Nurses should actively encourage patients to engage in discussions and assessments related to body image as part of their post-CABG care. By incorporating body image assessment into their practice within the multidisciplinary healthcare team, nurses can contribute valuable insights and collaborate with other healthcare professionals to devise appropriate treatment strategies for patients in this context. Policymakers would greatly benefit from the development of a screening tool for body image that can assist nurses in understanding their patients’ perceptions and guide care decisions, ultimately aiding patients in maintaining or cultivating a positive body image.
In addition, nurses can utilize the questionnaire both before and after CABG to gather essential information that informs their care, encouragement, and support for patients who have experienced a loss of body image. By assessing body image levels and engaging in discussions with the multidisciplinary care team, nurses can contribute to developing tailored treatment strategies for each patient. Policymakers should prioritize the implementation of a body screening tool to assist patients in coping with their emotional distress and to guide healthcare recommendations that improve overall health, severity of illness, quality of life, and readmission rates.
This investigation had certain limitations that need to be acknowledged.

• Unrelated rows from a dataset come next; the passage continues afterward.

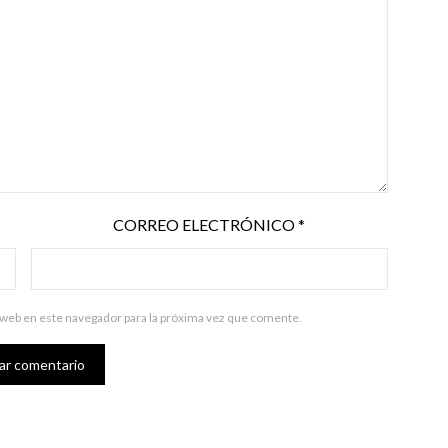
CORREO ELECTRÓNICO
*
 web en este navegador para la próxima vez que comente.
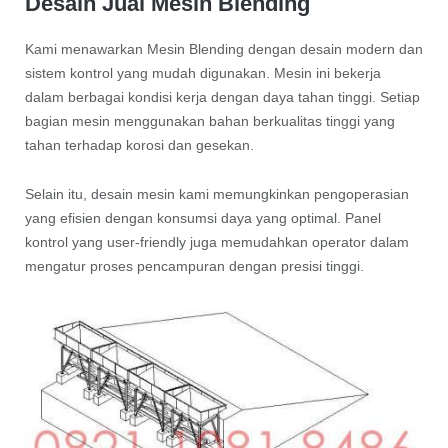
Desain Jual Mesin Blending
Kami menawarkan Mesin Blending dengan desain modern dan
sistem kontrol yang mudah digunakan. Mesin ini bekerja
dalam berbagai kondisi kerja dengan daya tahan tinggi. Setiap
bagian mesin menggunakan bahan berkualitas tinggi yang
tahan terhadap korosi dan gesekan.
Selain itu, desain mesin kami memungkinkan pengoperasian
yang efisien dengan konsumsi daya yang optimal. Panel
kontrol yang user-friendly juga memudahkan operator dalam
mengatur proses pencampuran dengan presisi tinggi.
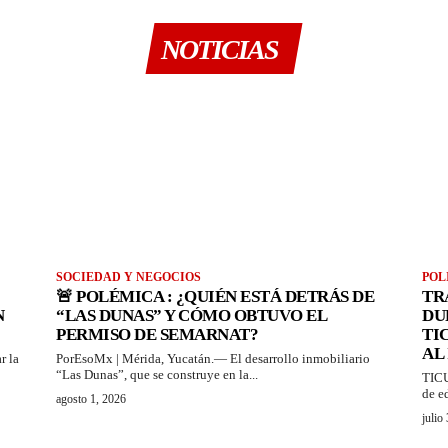
NOTICIAS
SOCIEDAD Y NEGOCIOS
POL
🚨 POLÉMICA : ¿QUIÉN ESTÁ DETRÁS DE
TR
N
“LAS DUNAS” Y CÓMO OBTUVO EL
DU
PERMISO DE SEMARNAT?
TI
AL
r la
PorEsoMx | Mérida, Yucatán.— El desarrollo inmobiliario
“Las Dunas”, que se construye en la...
TICU
de e
agosto 1, 2026
julio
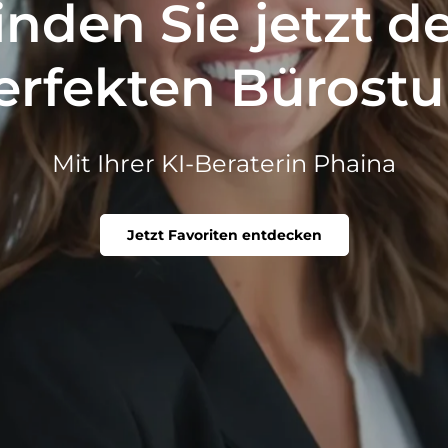
inden Sie jetzt d
erfekten Bürostu
Mit Ihrer KI-Beraterin Phaina
Jetzt Favoriten entdecken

The study focused specifically on Thai patients who underwent CABG, which may limit the generalizability of the findings to individuals with different heart disorders or diseases. Future research should assess the applicability of the scale in Thai patients with coronary heart disease who have undergone surgery or have been diagnosed with other conditions in Thailand. Additionally, it is recommended to consider a larger sample size for factor analysis to ensure sufficient statistical power (Williams et al., 2010).

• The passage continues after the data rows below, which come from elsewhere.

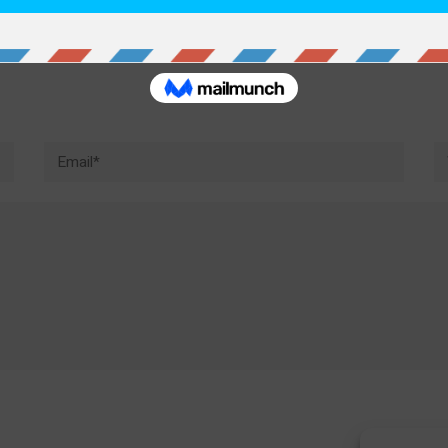
Email*
W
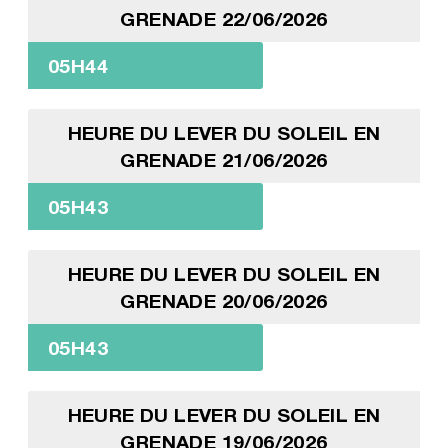
GRENADE 22/06/2026
05H44
HEURE DU LEVER DU SOLEIL EN
GRENADE 21/06/2026
05H43
HEURE DU LEVER DU SOLEIL EN
GRENADE 20/06/2026
05H43
HEURE DU LEVER DU SOLEIL EN
GRENADE 19/06/2026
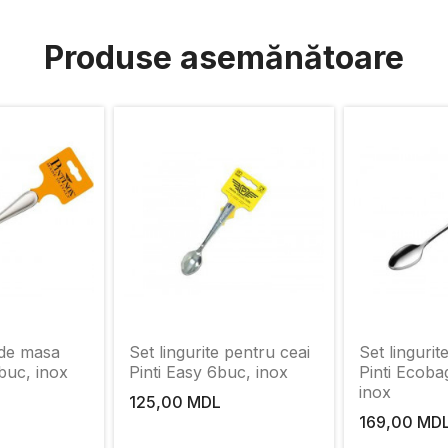
Produse asemănătoare
 de masa
Set lingurite pentru ceai
Set lingurit
buc, inox
Pinti Easy 6buc, inox
Pinti Ecoba
inox
125,00 MDL
169,00 MD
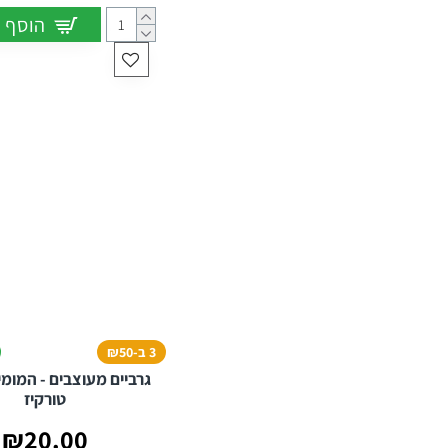
הוסף 
3 ב-₪50
גרביים מעוצבים - המומי
טורקיז
₪20.00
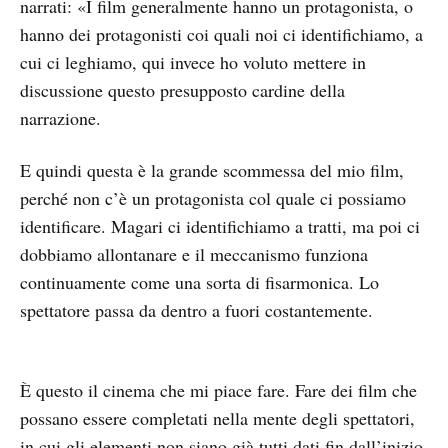
narrati: «I film generalmente hanno un protagonista, o
hanno dei protagonisti coi quali noi ci identifichiamo, a
cui ci leghiamo, qui invece ho voluto mettere in
discussione questo presupposto cardine della
narrazione.
E quindi questa è la grande scommessa del mio film,
perché non c’è un protagonista col quale ci possiamo
identificare. Magari ci identifichiamo a tratti, ma poi ci
dobbiamo allontanare e il meccanismo funziona
continuamente come una sorta di fisarmonica. Lo
spettatore passa da dentro a fuori costantemente.
È questo il cinema che mi piace fare. Fare dei film che
possano essere completati nella mente degli spettatori,
in cui gli elementi non siano già tutti dati fin dall’inizio.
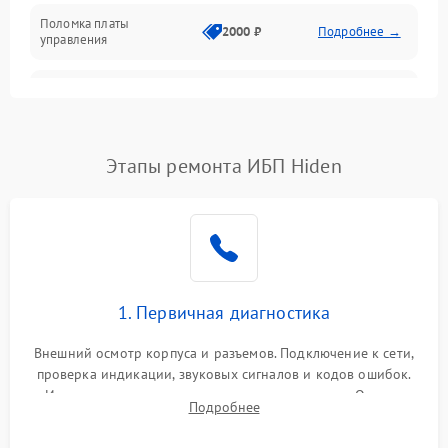
Поломка платы
Механика
2000 ₽
Подробнее →
управления
Неисправность
3000 ₽
Подробнее →
трансформатора
Повреждение
Этапы ремонта ИБП Hiden
500 ₽
Подробнее →
конденсаторов
Поломка предохранителя
100 ₽
Подробнее →
Неисправность системы
1000 ₽
Подробнее →
охлаждения
1. Первичная диагностика
Неисправность
500 ₽
Подробнее →
Внешний осмотр корпуса и разъемов. Подключение к сети,
индикаторов
проверка индикации, звуковых сигналов и кодов ошибок.
Измерение входного и выходного напряжения. Оценка
Поломка фильтров
Подробнее
1000 ₽
Подробнее →
реакции ИБП на отключение основного питания без
(EMI/EMC)
нагрузки.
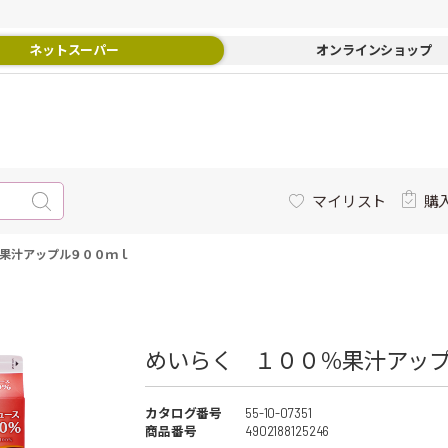
ネットスーパー
オンラインショップ
マイリスト
購
果汁アップル９００ｍｌ
めいらく １００％果汁アップ
カタログ番号
55-10-07351
商品番号
4902188125246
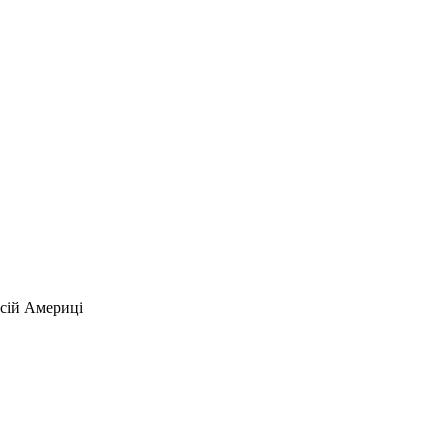
всій Америці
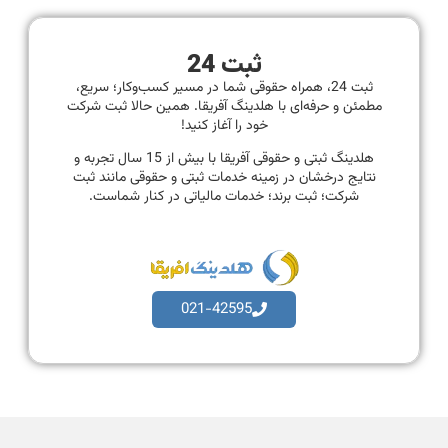
ثبت 24
ثبت 24، همراه حقوقی شما در مسیر کسب‌وکار؛ سریع،
مطمئن و حرفه‌ای با هلدینگ آفریقا. همین حالا ثبت شرکت
خود را آغاز کنید!
هلدینگ ثبتی و حقوقی آفریقا با بیش از 15 سال تجربه و
نتایج درخشان در زمینه خدمات ثبتی و حقوقی مانند ثبت
شرکت؛ ثبت برند؛ خدمات مالیاتی در کنار شماست.
021-42595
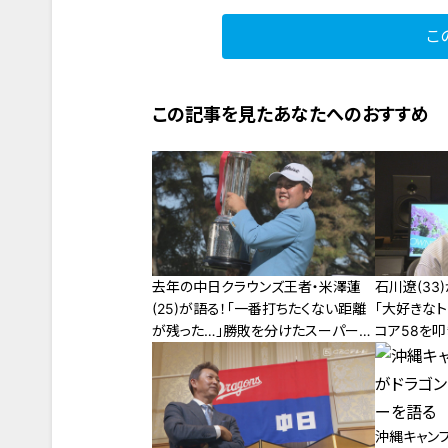
こ
この記事を見たあなたへのおすすめ
去年の中日クラウンズ王者・米澤蓮
石川遼(33
(25)が語る！「一番打ちたくない距離
「大好きな
が残った…」勝敗を分けたスーパーシ
コア58を
ョットの裏側とは？
たに見えて
沖縄キャン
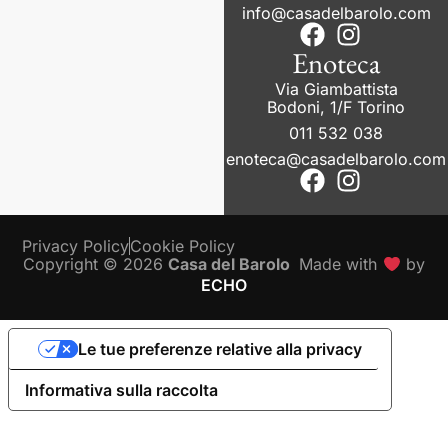
info@casadelbarolo.com
Enoteca
Via Giambattista
Bodoni, 1/F Torino
011 532 038
enoteca@casadelbarolo.com
Privacy Policy
Cookie Policy
Copyright © 2026
Casa del Barolo
Made with
by
ECHO
Le tue preferenze relative alla privacy
Informativa sulla raccolta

The Thai version of the body image test demonstrated satisfactory validity and reliability for assessing body image in Thai post-CABG patients. However, it is recommended to validate and confirm the instrument’s reliability and validity in a larger sample size or at different healthcare institutions in Thailand. Despite the differences in factor analysis results between the Thai and original versions, the adapted Thai questionnaire specifically addresses body image issues in post-CABG patients. This article provides valuable knowledge and information that nurses and other healthcare professionals can utilize in assessing body image among Thai post-CABG patients.